**Exercise description:** Below is a block of records; repeat each one exactly.

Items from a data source

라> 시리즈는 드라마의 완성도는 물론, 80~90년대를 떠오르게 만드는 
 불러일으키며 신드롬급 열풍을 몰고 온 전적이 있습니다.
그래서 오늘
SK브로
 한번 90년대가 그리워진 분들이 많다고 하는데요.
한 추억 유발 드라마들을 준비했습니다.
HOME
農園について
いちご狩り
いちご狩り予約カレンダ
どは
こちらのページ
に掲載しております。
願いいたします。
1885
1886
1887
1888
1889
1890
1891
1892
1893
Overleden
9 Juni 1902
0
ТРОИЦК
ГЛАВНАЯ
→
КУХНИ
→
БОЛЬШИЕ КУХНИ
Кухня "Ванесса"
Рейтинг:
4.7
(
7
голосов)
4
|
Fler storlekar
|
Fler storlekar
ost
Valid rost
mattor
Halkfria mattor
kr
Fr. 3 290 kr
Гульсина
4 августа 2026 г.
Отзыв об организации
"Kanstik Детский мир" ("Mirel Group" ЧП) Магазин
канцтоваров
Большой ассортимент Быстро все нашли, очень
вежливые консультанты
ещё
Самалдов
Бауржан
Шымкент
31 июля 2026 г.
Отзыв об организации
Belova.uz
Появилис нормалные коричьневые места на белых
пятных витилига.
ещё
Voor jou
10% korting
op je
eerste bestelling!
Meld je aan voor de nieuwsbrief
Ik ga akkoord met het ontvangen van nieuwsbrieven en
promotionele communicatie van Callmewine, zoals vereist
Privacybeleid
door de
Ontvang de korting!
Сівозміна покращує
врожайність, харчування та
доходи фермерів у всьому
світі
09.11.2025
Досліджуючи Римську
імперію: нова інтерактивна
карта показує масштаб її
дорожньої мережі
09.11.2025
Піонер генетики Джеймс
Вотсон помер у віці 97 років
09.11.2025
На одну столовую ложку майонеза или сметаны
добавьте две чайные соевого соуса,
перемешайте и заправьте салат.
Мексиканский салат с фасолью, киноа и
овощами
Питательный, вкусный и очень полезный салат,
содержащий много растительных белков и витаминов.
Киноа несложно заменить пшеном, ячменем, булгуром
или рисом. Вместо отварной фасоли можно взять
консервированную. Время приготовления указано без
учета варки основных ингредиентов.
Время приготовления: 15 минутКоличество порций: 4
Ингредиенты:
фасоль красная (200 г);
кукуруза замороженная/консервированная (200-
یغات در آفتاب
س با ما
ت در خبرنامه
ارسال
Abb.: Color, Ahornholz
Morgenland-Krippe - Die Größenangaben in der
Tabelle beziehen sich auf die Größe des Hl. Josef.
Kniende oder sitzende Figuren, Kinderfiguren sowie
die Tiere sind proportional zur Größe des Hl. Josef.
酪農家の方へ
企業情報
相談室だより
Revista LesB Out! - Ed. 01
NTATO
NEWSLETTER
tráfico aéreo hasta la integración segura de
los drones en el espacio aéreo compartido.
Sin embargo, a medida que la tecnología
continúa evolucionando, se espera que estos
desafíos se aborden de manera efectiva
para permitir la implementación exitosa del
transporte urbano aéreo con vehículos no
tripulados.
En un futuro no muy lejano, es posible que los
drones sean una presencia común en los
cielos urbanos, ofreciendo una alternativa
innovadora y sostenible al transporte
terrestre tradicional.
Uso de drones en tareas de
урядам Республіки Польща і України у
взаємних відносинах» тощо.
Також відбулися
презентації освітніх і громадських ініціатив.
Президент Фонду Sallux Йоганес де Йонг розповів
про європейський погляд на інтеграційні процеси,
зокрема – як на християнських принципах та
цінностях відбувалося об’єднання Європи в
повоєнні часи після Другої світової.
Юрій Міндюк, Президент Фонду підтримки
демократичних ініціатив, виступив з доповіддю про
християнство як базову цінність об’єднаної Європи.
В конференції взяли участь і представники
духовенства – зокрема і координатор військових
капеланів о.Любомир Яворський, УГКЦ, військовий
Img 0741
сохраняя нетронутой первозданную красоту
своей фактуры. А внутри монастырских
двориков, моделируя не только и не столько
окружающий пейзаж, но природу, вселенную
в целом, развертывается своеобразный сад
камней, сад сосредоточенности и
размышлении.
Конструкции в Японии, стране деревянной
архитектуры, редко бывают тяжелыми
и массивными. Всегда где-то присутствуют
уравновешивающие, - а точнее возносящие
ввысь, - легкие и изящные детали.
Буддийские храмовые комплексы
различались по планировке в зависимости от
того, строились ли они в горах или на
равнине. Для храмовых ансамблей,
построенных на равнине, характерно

**Task output:**
라> 시리즈는 드라마의 완성도는 물론, 80~90년대를 떠오르게 만드는 
 불러일으키며 신드롬급 열풍을 몰고 온 전적이 있습니다.
그래서 오늘
SK브로
 한번 90년대가 그리워진 분들이 많다고 하는데요.
한 추억 유발 드라마들을 준비했습니다.
HOME
農園について
いちご狩り
いちご狩り予約カレンダ
どは
こちらのページ
に掲載しております。
願いいたします。
1885
1886
1887
1888
1889
1890
1891
1892
1893
Overleden
9 Juni 1902
0
ТРОИЦК
ГЛАВНАЯ
→
КУХНИ
→
БОЛЬШИЕ КУХНИ
Кухня "Ванесса"
Рейтинг:
4.7
(
7
голосов)
4
|
Fler storlekar
|
Fler storlekar
ost
Valid rost
mattor
Halkfria mattor
kr
Fr. 3 290 kr
Гульсина
4 августа 2026 г.
Отзыв об организации
"Kanstik Детский мир" ("Mirel Group" ЧП) Магазин
канцтоваров
Большой ассортимент Быстро все нашли, очень
вежливые консультанты
ещё
Самалдов
Бауржан
Шымкент
31 июля 2026 г.
Отзыв об организации
Belova.uz
Появилис нормалные коричьневые места на белых
пятных витилига.
ещё
Voor jou
10% korting
op je
eerste bestelling!
Meld je aan voor de nieuwsbrief
Ik ga akkoord met het ontvangen van nieuwsbrieven en
promotionele communicatie van Callmewine, zoals vereist
Privacybeleid
door de
Ontvang de korting!
Сівозміна покращує
врожайність, харчування та
доходи фермерів у всьому
світі
09.11.2025
Досліджуючи Римську
імперію: нова інтерактивна
карта показує масштаб її
дорожньої мережі
09.11.2025
Піонер генетики Джеймс
Вотсон помер у віці 97 років
09.11.2025
На одну столовую ложку майонеза или сметаны
добавьте две чайные соевого соуса,
перемешайте и заправьте салат.
Мексиканский салат с фасолью, киноа и
овощами
Питательный, вкусный и очень полезный салат,
содержащий много растительных белков и витаминов.
Киноа несложно заменить пшеном, ячменем, булгуром
или рисом. Вместо отварной фасоли можно взять
консервированную. Время приготовления указано без
учета варки основных ингредиентов.
Время приготовления: 15 минутКоличество порций: 4
Ингредиенты:
фасоль красная (200 г);
кукуруза замороженная/консервированная (200-
یغات در آفتاب
س با ما
ت در خبرنامه
ارسال
Abb.: Color, Ahornholz
Morgenland-Krippe - Die Größenangaben in der
Tabelle beziehen sich auf die Größe des Hl. Josef.
Kniende oder sitzende Figuren, Kinderfiguren sowie
die Tiere sind proportional zur Größe des Hl. Josef.
酪農家の方へ
企業情報
相談室だより
Revista LesB Out! - Ed. 01
NTATO
NEWSLETTER
tráfico aéreo hasta la integración segura de
los drones en el espacio aéreo compartido.
Sin embargo, a medida que la tecnología
continúa evolucionando, se espera que estos
desafíos se aborden de manera efectiva
para permitir la implementación exitosa del
transporte urbano aéreo con vehículos no
tripulados.
En un futuro no muy lejano, es posible que los
drones sean una presencia común en los
cielos urbanos, ofreciendo una alternativa
innovadora y sostenible al transporte
terrestre tradicional.
Uso de drones en tareas de
урядам Республіки Польща і України у
взаємних відносинах» тощо.
Також відбулися
презентації освітніх і громадських ініціатив.
Президент Фонду Sallux Йоганес де Йонг розповів
про європейський погляд на інтеграційні процеси,
зокрема – як на християнських принципах та
цінностях відбувалося об’єднання Європи в
повоєнні часи після Другої світової.
Юрій Міндюк, Президент Фонду підтримки
демократичних ініціатив, виступив з доповіддю про
християнство як базову цінність об’єднаної Європи.
В конференції взяли участь і представники
духовенства – зокрема і координатор військових
капеланів о.Любомир Яворський, УГКЦ, військовий
Img 0741
сохраняя нетронутой первозданную красоту
своей фактуры. А внутри монастырских
двориков, моделируя не только и не столько
окружающий пейзаж, но природу, вселенную
в целом, развертывается своеобразный сад
камней, сад сосредоточенности и
размышлении.
Конструкции в Японии, стране деревянной
архитектуры, редко бывают тяжелыми
и массивными. Всегда где-то присутствуют
уравновешивающие, - а точнее возносящие
ввысь, - легкие и изящные детали.
Буддийские храмовые комплексы
различались по планировке в зависимости от
того, строились ли они в горах или на
равнине. Для храмовых ансамблей,
построенных на равнине, характерно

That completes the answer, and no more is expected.